Selected text:
|---|

On Android’s alone, ninety-three million selfies are taken each day. 93 MILLION! And people were checking their phones 100 BILLION times per day. On Apple devices, such as my iPhone 5, there is an automatically generated Selfies folder in the Photos’ App. Embarrassingly, mine currently has 1,058 photos. My only saving grace is that they are not all of my selfies… some are of my dog. Latest data estimates that millennial’s, such as myself, will spend approximately 54 hours per year taking selfies. This equates to more than 25,000 selfies during their lifetime.
When studying the media, we often reflect on how we look at the media, and more inwardly, how we look at ourselves in the media. In doing so, for this particular topic, we have been looking at social media and the phenomena of the quantified self. Basically, this means talking about selfies. In particular, how selfies have been linked to three specific cultural shifts.
The first shift is online media’s ability to determine status (Evans, 2015). In his book, Status Anxiety, Alain de Botton (2005) explains this shift as ‘one’s value and importance in the eyes of the world.’ The second shift is the rise of the ‘attention economy’ (Goldhaber, 1997; cited in Evans, 2015). On the internet, attention in the new currency, and it is a scares and precious resource (Evans, 2015). The third shift, and arguable the most prevalent in 2016, is the increasing shift in celebrity culture (Evans, 2015). As explained by Joshua Gamson, in his article, The Unwatched Life Is Not Worth Living: The Elevation of the Ordinary in Celebrity Culture, (2011: 1062) “celebrity culture is increasingly populated by unexceptional people who have become famous and by stars who have been made ordinary”.

|---|

Information:
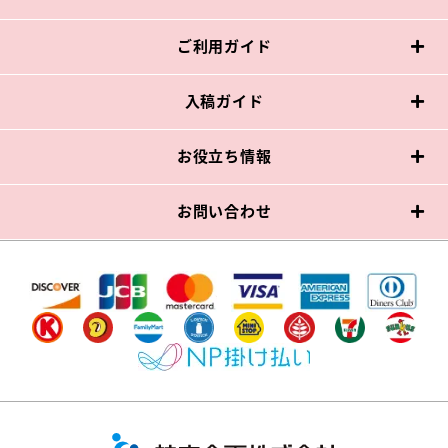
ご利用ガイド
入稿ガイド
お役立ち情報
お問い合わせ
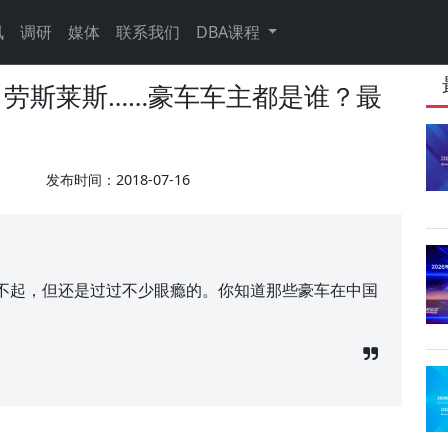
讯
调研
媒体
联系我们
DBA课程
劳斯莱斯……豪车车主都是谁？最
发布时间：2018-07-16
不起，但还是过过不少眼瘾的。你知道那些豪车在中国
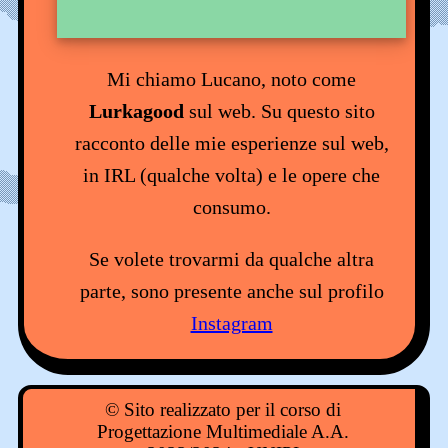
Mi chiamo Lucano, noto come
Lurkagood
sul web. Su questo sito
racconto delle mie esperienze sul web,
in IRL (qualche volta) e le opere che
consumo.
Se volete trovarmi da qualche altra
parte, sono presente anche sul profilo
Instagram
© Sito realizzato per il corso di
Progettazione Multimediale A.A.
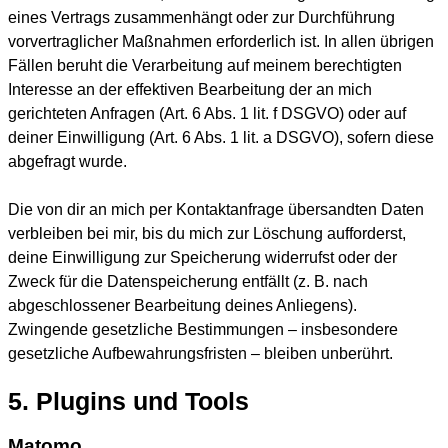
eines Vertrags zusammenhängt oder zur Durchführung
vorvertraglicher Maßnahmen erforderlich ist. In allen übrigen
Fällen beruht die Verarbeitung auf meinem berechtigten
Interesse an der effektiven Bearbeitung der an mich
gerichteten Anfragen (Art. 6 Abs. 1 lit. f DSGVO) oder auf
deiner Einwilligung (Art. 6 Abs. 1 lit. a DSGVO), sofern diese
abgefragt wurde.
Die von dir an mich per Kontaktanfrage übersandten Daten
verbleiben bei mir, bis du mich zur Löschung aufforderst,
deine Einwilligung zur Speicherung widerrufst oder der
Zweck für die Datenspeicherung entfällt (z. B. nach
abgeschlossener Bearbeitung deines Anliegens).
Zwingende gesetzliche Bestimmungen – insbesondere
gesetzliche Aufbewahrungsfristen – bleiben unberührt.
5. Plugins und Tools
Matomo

|---|

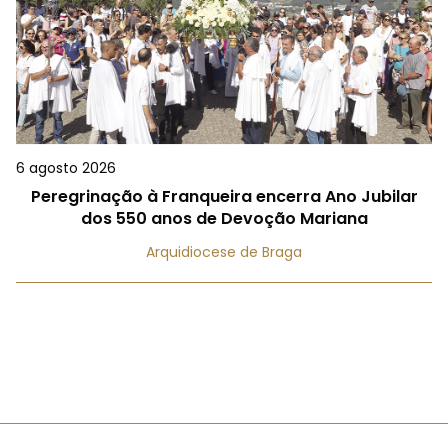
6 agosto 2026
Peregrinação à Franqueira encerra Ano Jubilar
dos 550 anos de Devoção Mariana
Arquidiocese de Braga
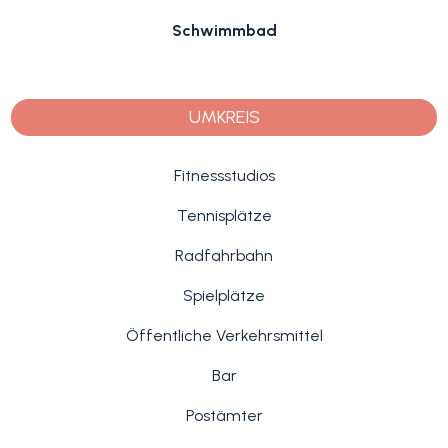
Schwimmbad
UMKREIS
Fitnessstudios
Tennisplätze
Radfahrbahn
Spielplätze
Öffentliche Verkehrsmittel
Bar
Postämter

|---|

From the text on selfies, reproduce word for word the stretch that starts with "When studying the" and ends after "specific cultural shifts.".

When studying the media, we often reflect on how we look at the media, and more inwardly, how we look at ourselves in the media. In doing so, for this particular topic, we have been looking at social media and the phenomena of the quantified self. Basically, this means talking about selfies. In particular, how selfies have been linked to three specific cultural shifts.